Role requests can be automatically routed to designated approvers. Approvers can be assigned to approve requests for specified Business Units, Users, Roles, or for all Roles/Users.
Users of ticketing systems, such as ServiceNow and Remedy, can design forms to accept Role Requests and add records to an EDI table. UAM’s Request Monitor validates the data, then creates a Role Request which will be processed according to your workflow configuration.
If a record fails validation, a notification will be sent to a nominated User, who can review and amend the data as appropriate.
This means that UAM can receive and process Role Requests from Users who don’t have access to JDE or UAM.
We provide mapping information and instructions on setting up the integration to accept data from your ticketing system forms.
These are optional, and you can decide at which stage in the process they should be run. The check will test for SoD violations that would be caused by assigning the requested Roles in addition to the User’s existing Roles.
You also specify what happens if the SoD check fails; i.e. the request can be automatically denied, or you may allow the approver to allow the request anyway.
You can manually request an SoD check at any stage. For example, if there is a delay between requesting the Role and approving it, you can re-run the SoD check in case the User has been granted any additional Roles in the meantime.
Notifications are automatically sent to approvers as soon as the Roles are requested, with full information, including the result of the SoD check (where used).
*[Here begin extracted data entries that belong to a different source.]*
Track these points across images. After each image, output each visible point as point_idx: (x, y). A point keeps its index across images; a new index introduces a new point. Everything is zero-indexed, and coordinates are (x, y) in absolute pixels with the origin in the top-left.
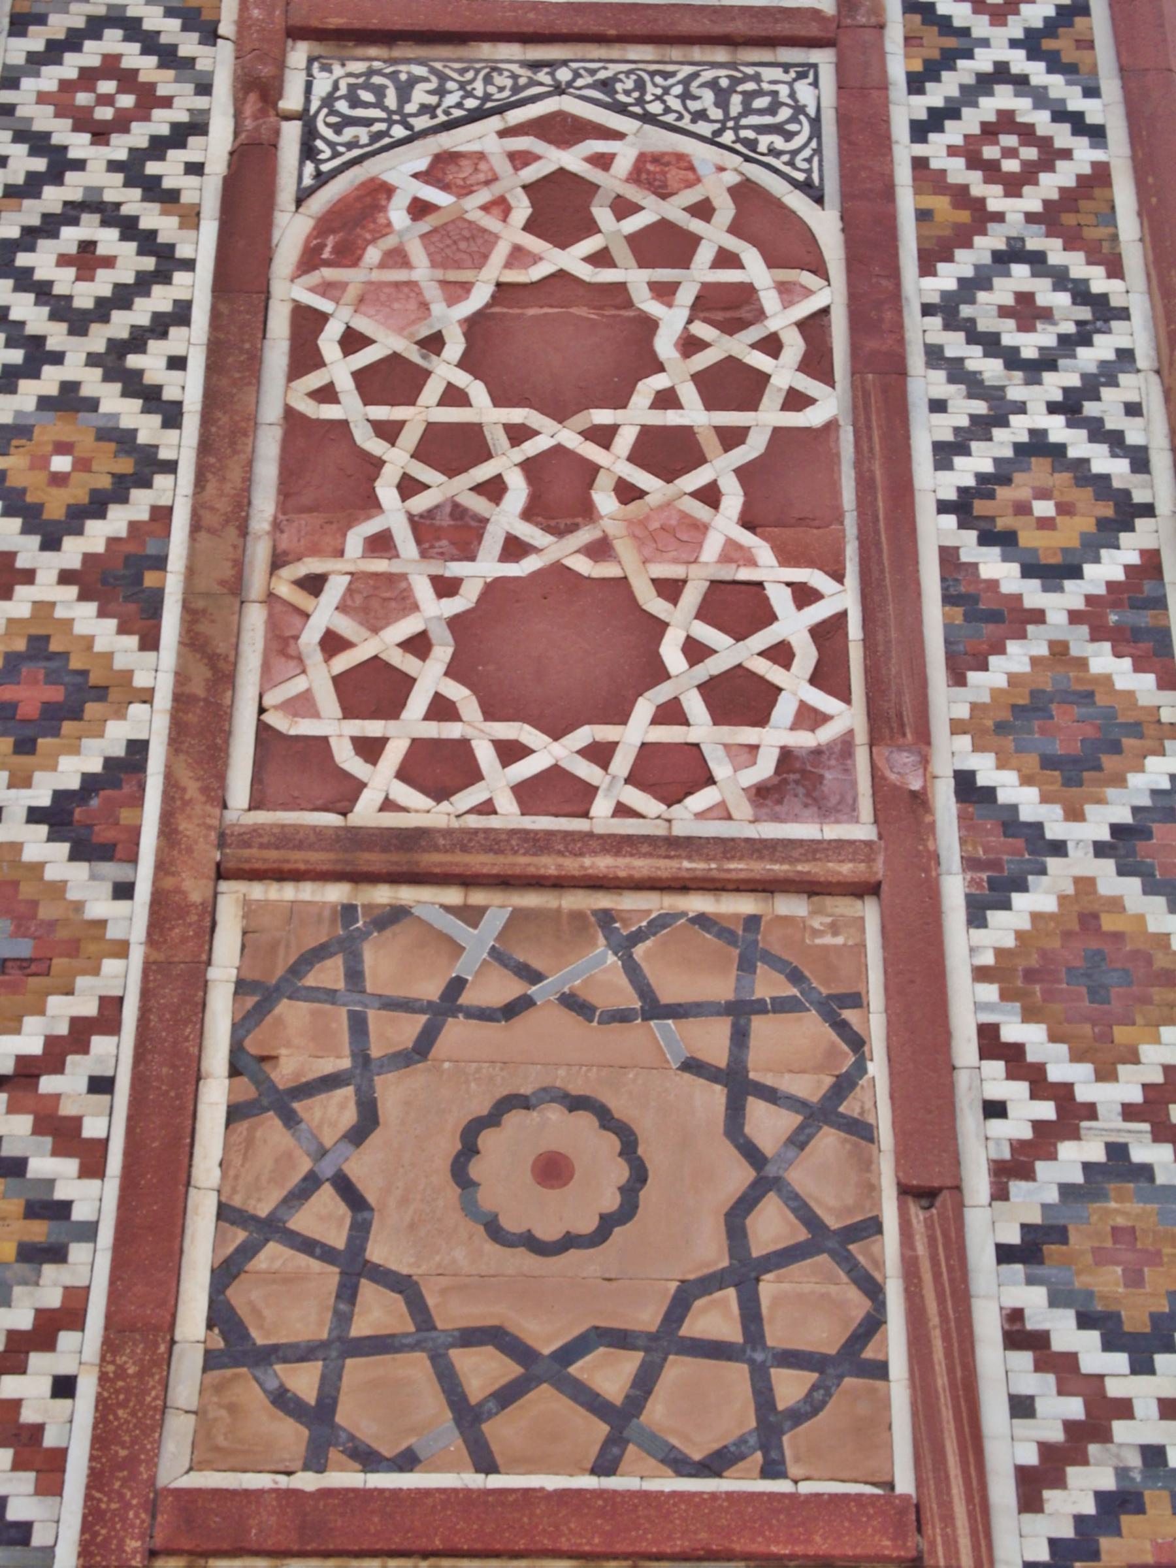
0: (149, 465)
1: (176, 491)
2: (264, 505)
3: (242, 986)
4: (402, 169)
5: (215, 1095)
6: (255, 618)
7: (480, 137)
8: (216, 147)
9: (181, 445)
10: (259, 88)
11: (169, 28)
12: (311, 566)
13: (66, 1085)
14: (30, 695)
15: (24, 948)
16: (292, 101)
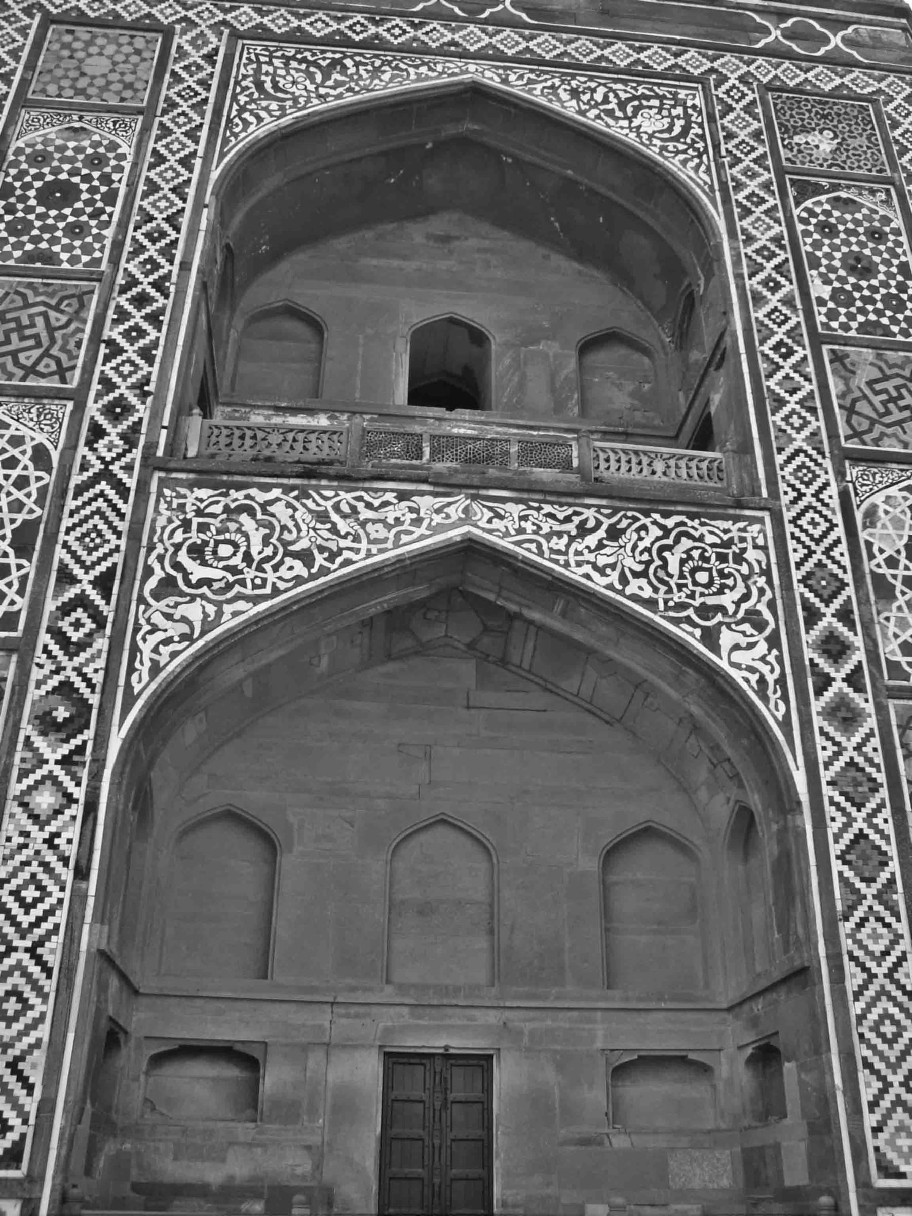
0: (843, 585)
1: (850, 591)
2: (872, 598)
3: (899, 726)
4: (878, 499)
5: (900, 753)
6: (877, 627)
7: (893, 491)
8: (833, 490)
9: (848, 578)
10: (840, 474)
11: (814, 453)
12: (886, 614)
13: (868, 749)
14: (835, 648)
15: (849, 715)
16: (848, 478)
These messages also include links that the approvers can use to approve or reject the requests, so they don’t need to be logged into JDE to process requests.
Requestors also receive email notifications to inform them of the request status.
^ Example of an email notification
Once Roles have been approved, UAM can automatically assign them to the User, if you wish.
UAM can also be configured to automatically assign Role requests which pass an SoD check, without requiring approval.
All provisioning activity is logged with a date and time stamp, so you can see exactly who requested, approved and assigned what and when.
This provides evidence for auditors who are testing that Role assignments are authorized appropriately. It also provides evidence for internal enquiries or escalations, in the event that incorrect Roles are assigned, or if people perceive that undue delays have occurred.
UAM can also keep an audit trail of all changes to:
- Workflow activity rules
- Approvers
- SoD rules.
You can attach notes to Role requests, e.g. if you need to record external documentation associated with the request.
If required, ticket numbers can be recorded on the Role requests. As part of configuring your process, you can specify that ticket numbers are mandatory at certain stages.